## THE TASK
Convert the lines below into a JSON list of strings with one string per line, skipping any blank lines. Leave the pictures out of the answer.

>> START DATA FOR PROCESSING

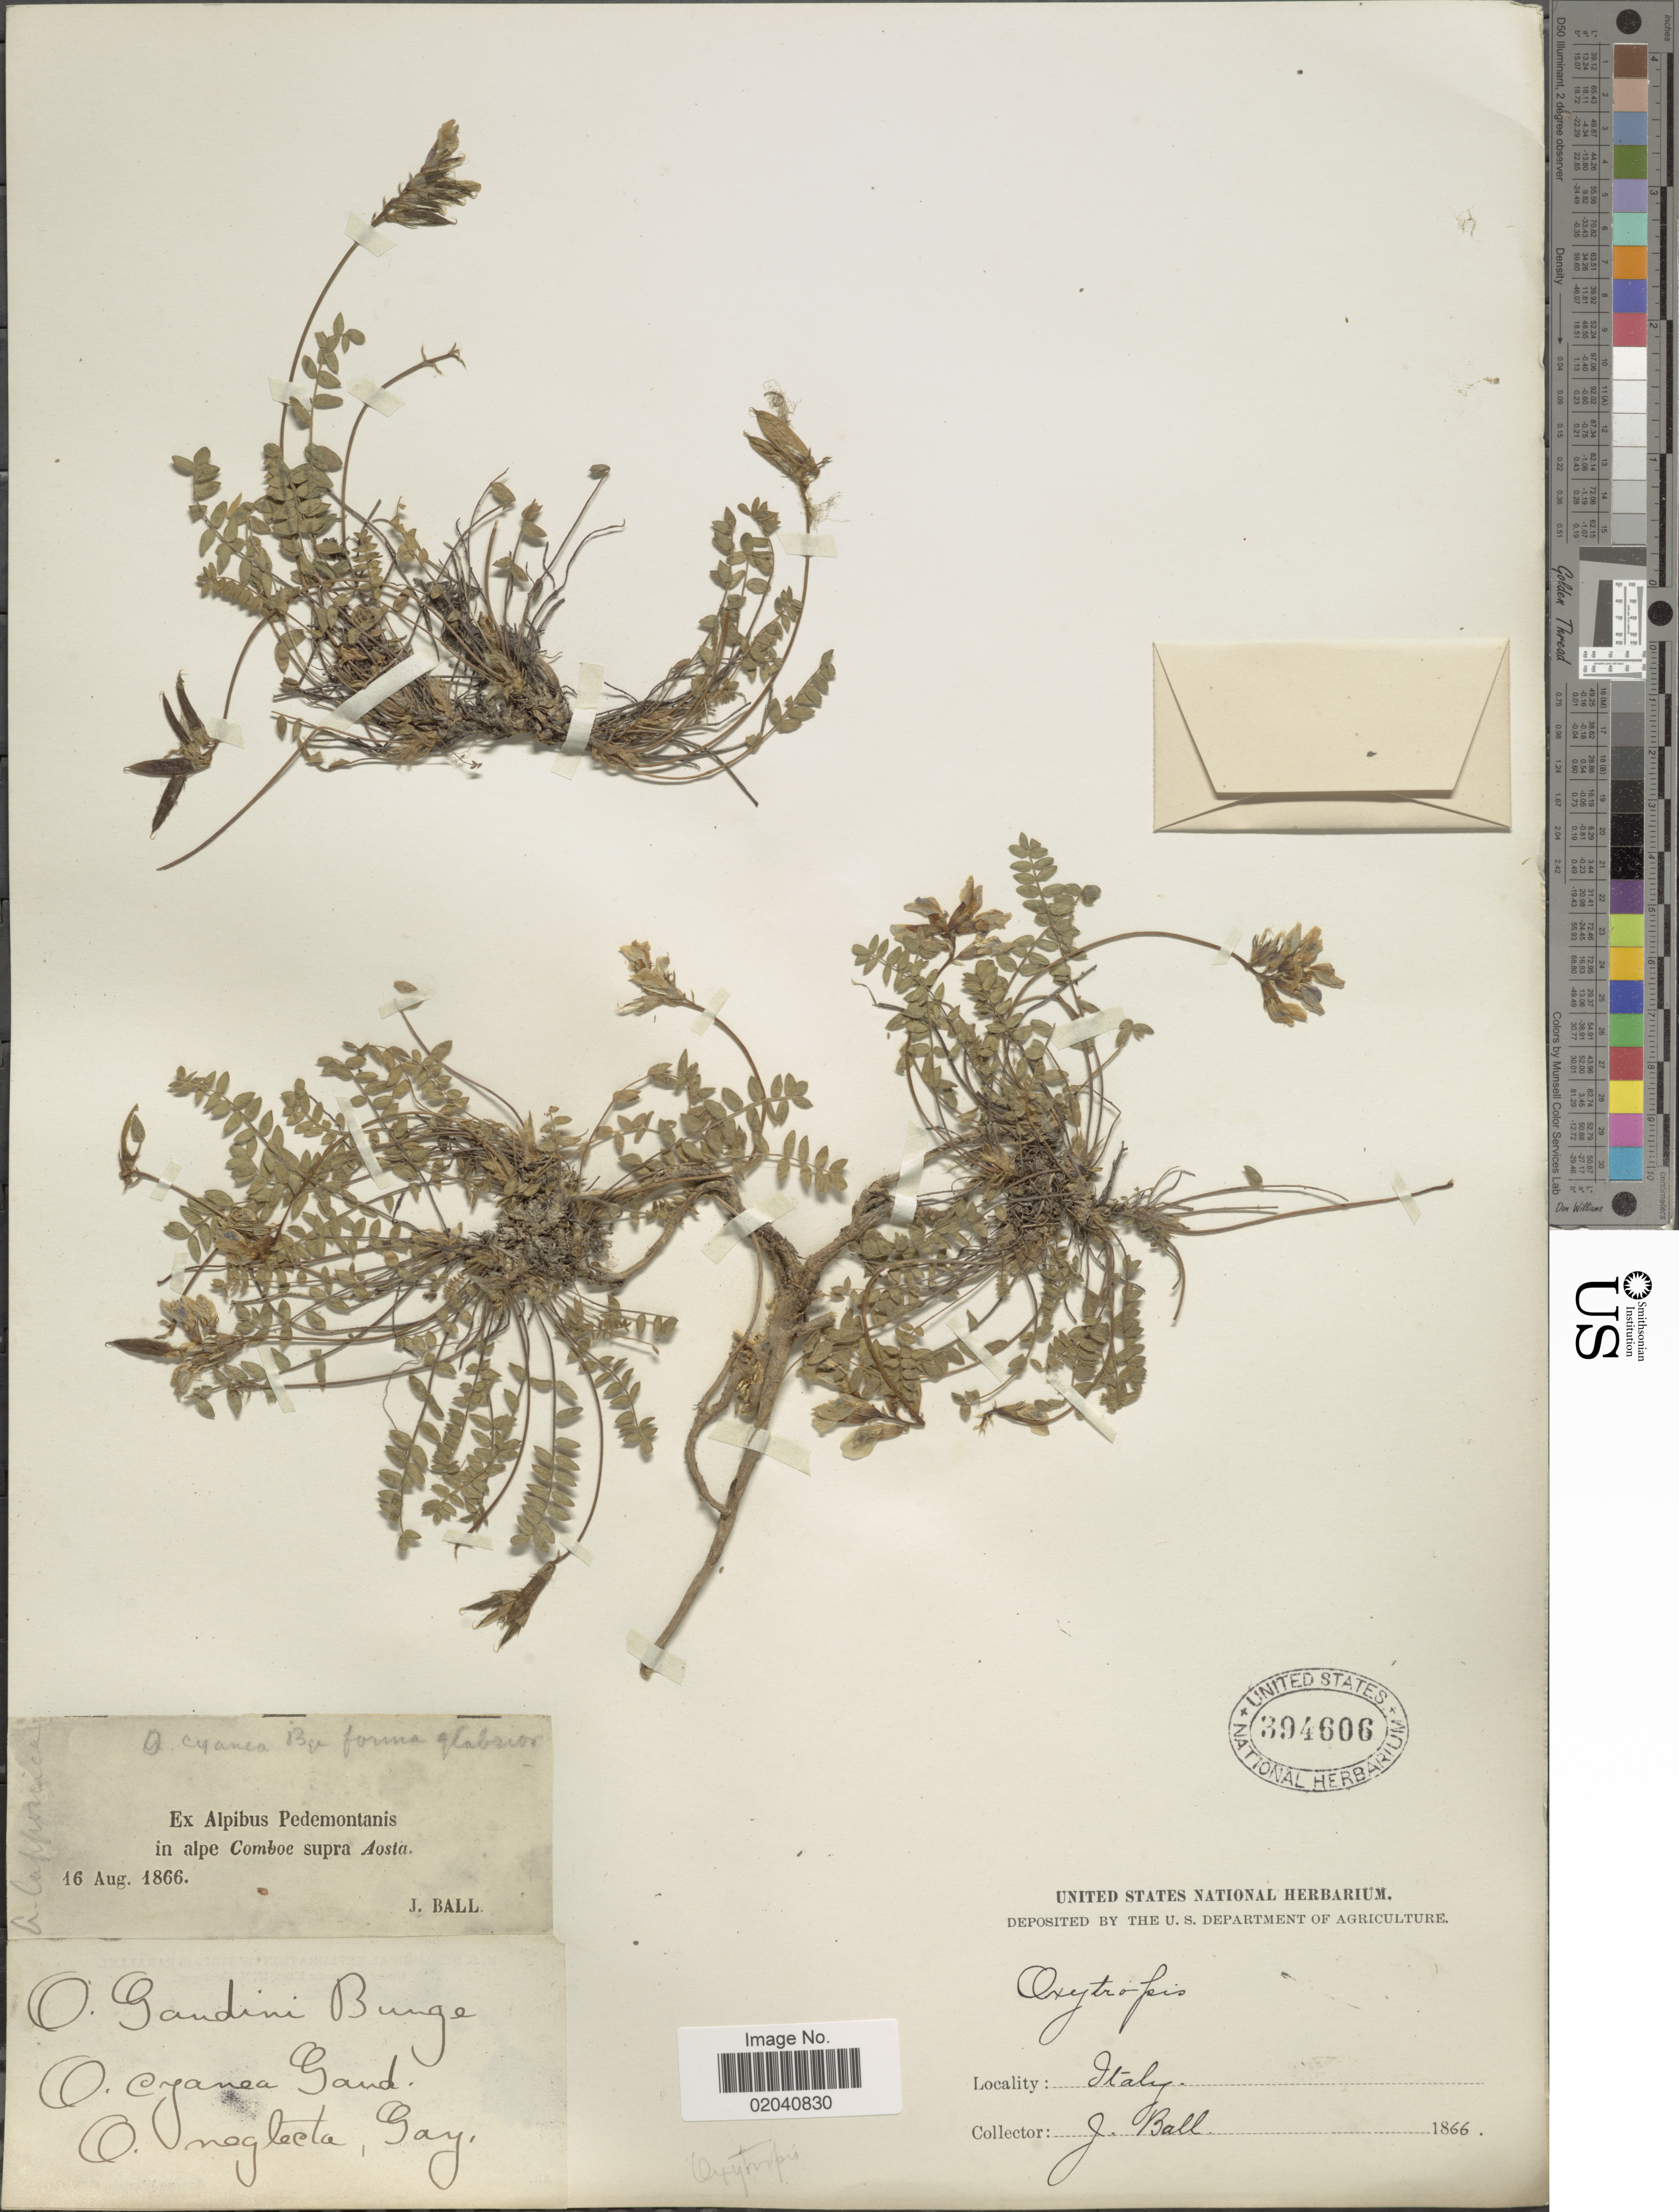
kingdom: Plantae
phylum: Tracheophyta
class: Magnoliopsida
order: Fabales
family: Fabaceae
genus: Oxytropis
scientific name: Oxytropis sp.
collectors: J. Ball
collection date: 1866-08-16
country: Italy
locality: Ex Alpibus Pedemontanis in alpe Comboe supra Aosta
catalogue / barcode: US 394606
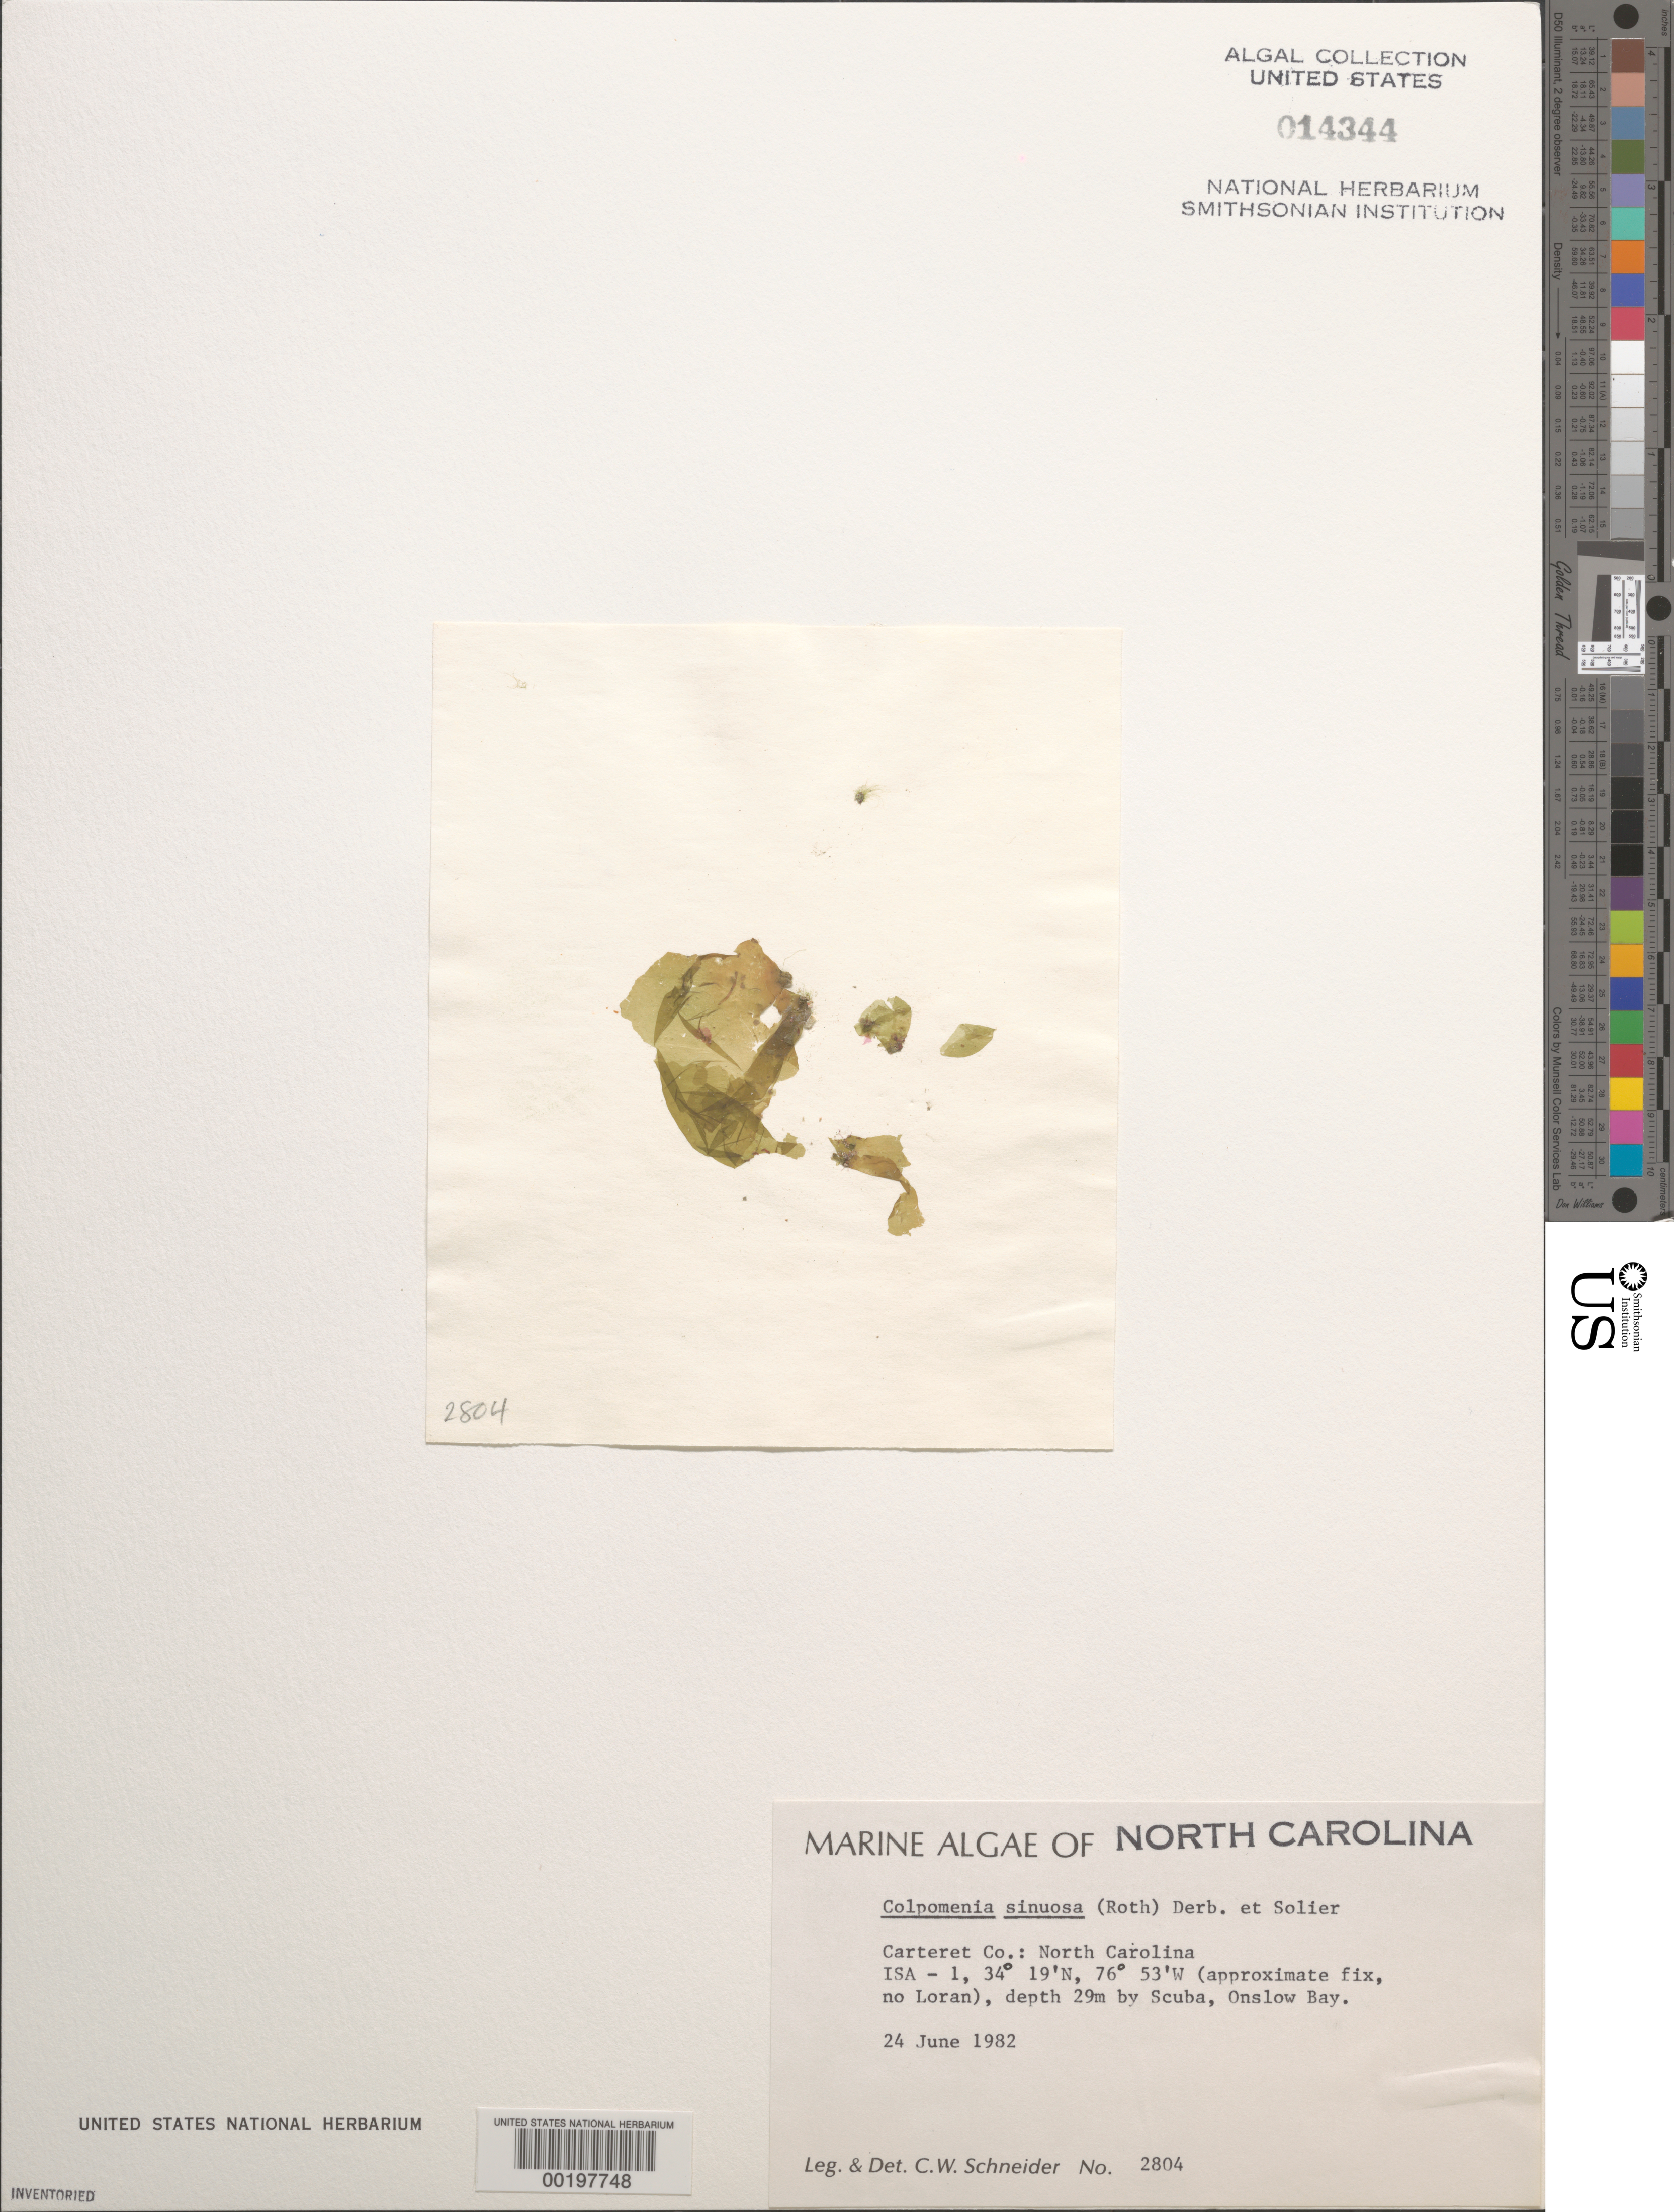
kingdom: Chromista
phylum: Ochrophyta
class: Phaeophyceae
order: Scytosiphonales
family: Scytosiphonaceae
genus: Colpomenia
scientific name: Colpomenia sinuosa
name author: (K. Mert. ex Roth) Derbes & Solier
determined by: Schneider, C. W.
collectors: C. W. Schneider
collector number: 2804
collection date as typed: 24 Jun 1982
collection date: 1982-06-24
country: United States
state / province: North Carolina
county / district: Carteret County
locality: Onslow Bay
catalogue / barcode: US 14344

>> END DATA FOR PROCESSING

## RESPONSE FOR THIS EXERCISE
[
  "kingdom: Plantae",
  "phylum: Tracheophyta",
  "class: Magnoliopsida",
  "order: Fabales",
  "family: Fabaceae",
  "genus: Oxytropis",
  "scientific name: Oxytropis sp.",
  "collectors: J. Ball",
  "collection date: 1866-08-16",
  "country: Italy",
  "locality: Ex Alpibus Pedemontanis in alpe Comboe supra Aosta",
  "catalogue / barcode: US 394606",
  "kingdom: Chromista",
  "phylum: Ochrophyta",
  "class: Phaeophyceae",
  "order: Scytosiphonales",
  "family: Scytosiphonaceae",
  "genus: Colpomenia",
  "scientific name: Colpomenia sinuosa",
  "name author: (K. Mert. ex Roth) Derbes & Solier",
  "determined by: Schneider, C. W.",
  "collectors: C. W. Schneider",
  "collector number: 2804",
  "collection date as typed: 24 Jun 1982",
  "collection date: 1982-06-24",
  "country: United States",
  "state / province: North Carolina",
  "county / district: Carteret County",
  "locality: Onslow Bay",
  "catalogue / barcode: US 14344"
]